2: Analyze Backlink Acquisition Rate

Looking at the total backlinks does have value, but the context matters. A business that has spent years gathering organic backlinks is very different from a business that has been around for a bit but has only just started to rank on SERPs. In those cases, the business has likely made a sudden change to an SEO focus. That means that they are actively seeking out SEO opportunities, including backlink building. These are the businesses to monitor actively, while the more long-term and organic brands are the ones to look at their keyword ranking and their relationships with other websites more closely. Using Ahrefs as an example, you can find this information using the ‘referring domains’ graph. This graph gets updated regularly, so it’s a vital resource when implementing competitive link analysis.

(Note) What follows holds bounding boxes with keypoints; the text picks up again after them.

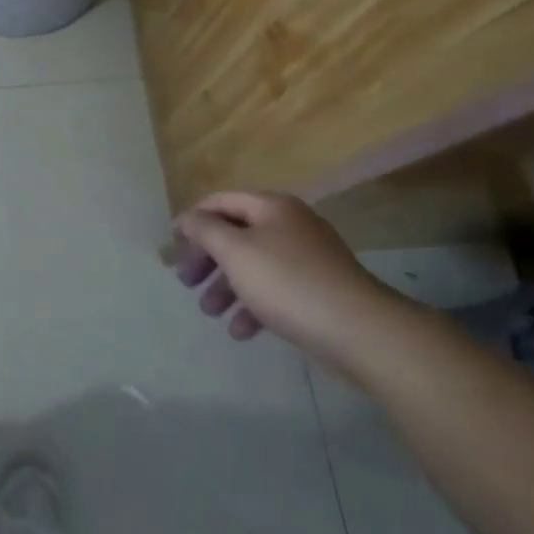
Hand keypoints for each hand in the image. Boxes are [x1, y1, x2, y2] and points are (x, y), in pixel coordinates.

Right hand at [164, 190, 408, 371]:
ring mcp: (308, 259)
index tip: (173, 246)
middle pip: (236, 234)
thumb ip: (204, 230)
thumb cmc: (288, 282)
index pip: (220, 202)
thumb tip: (187, 217)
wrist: (361, 331)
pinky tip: (240, 331)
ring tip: (209, 312)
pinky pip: (275, 291)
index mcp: (272, 207)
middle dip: (207, 259)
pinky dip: (253, 306)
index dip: (192, 220)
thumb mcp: (235, 251)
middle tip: (186, 282)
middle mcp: (290, 225)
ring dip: (226, 286)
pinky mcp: (318, 291)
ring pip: (254, 265)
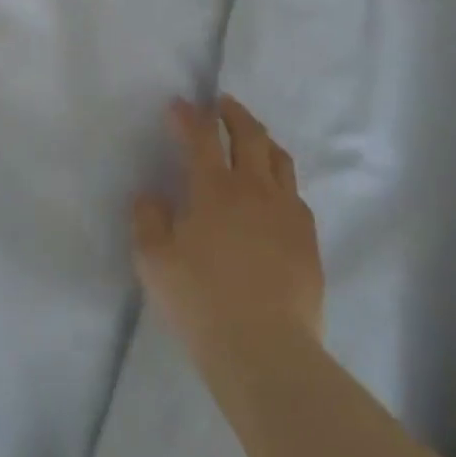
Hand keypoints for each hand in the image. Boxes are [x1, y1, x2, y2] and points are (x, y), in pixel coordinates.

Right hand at [132, 96, 324, 373]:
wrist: (266, 352)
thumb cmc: (201, 302)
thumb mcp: (154, 262)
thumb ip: (147, 220)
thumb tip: (150, 195)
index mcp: (214, 188)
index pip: (201, 136)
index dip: (188, 115)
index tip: (179, 104)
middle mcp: (254, 188)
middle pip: (249, 134)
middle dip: (233, 113)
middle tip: (222, 104)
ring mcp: (287, 212)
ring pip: (279, 159)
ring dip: (262, 139)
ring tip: (253, 137)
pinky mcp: (308, 239)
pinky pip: (296, 194)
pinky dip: (281, 180)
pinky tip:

3: Spotting Negative SEO Attacks

The ‘referring domains’ graph on Ahrefs is very useful for recognizing potential negative SEO attacks. Your competitors may resort to this black hat technique if you start to dominate SERPs and replace their existing backlinks. If one of your competitors is trying to get you to rank lower on SERPs, they may begin to post spammy links on every website that they can find. You need to know where those links are and either request their removal or add a NoFollow tag to them. If you spot that a competitor has been affected by negative backlinks, these are the backlinking opportunities that you know to avoid.

4: Spotting ccTLDs

Unless you have a target audience in China or Equatorial Guinea, you should avoid emulating any of your competitors’ backlinks that have a URL that ends with .gq or .cn. These are usually going to be spam. Most backlink tools will have a ccTLD graph that will show you the international distribution of your and your competitors’ accumulated backlinks. Check these often. In some cases, it may indicate that a competitor is starting to target a new geographical audience. In those cases, you’ll need to monitor their growth strategy overall rather than carrying out competitive link analysis.

5: Anchor Text Spam

When one website includes an editorial backlink, it will usually include relevant and natural anchor text. Branded anchor text is the best kind of link, and these are the competitor backlinks that you need to target as much as possible. When carrying out your competitive link analysis, you may find a lot of non-branded or crude language in the anchor text of the backlinks. All of the available backlink tools have a reporting tool for analyzing anchor text, so keep an eye out for unbranded keywords. The most common ones are:

  • Short term loans
  • Viagra
  • Casino sites

If your anchor link analysis shows that your site has some of these kinds of links, then they need to be dealt with. If you see that one or more of your competitors has these kinds of spammy backlinks, then ignore them.

6: Building Relationships

When you conduct your competitive link analysis, you will identify and target those websites with the highest domain authority relevant to your industry. While the end goal is to try and convince those domains to start linking to your homepage or specific content pages, the process shouldn’t necessarily be automatic. If you contact the website owner, make sure that you offer real value that their existing link isn’t. Try to build relationships with those website owners so that linking to your site becomes the norm and not something you have to fight for.

In Summary

It sometimes feels like competitive link analysis is cheating when it comes to SEO. It’s not, even though what it relies on is letting your competitors do a lot of hard work on your behalf. SEO and digital marketing require a lot to do, so saving time by looking at what others are doing frees up many resources. Competitive Link Analysis is a vital SEO strategy and needs to become part of your overall business growth strategy. When link building is so essential, no business owner can ignore competitive link analysis. It’s the white hat technique for link building that every business owner needs to take a closer look at as it can illuminate different solutions and opportunities to improve.

Using this guide, conduct your own competitive analysis, which can drastically boost your SEO and your brand, making you a more substantial business in the future. You save time and get great results – it doesn’t get any better than that!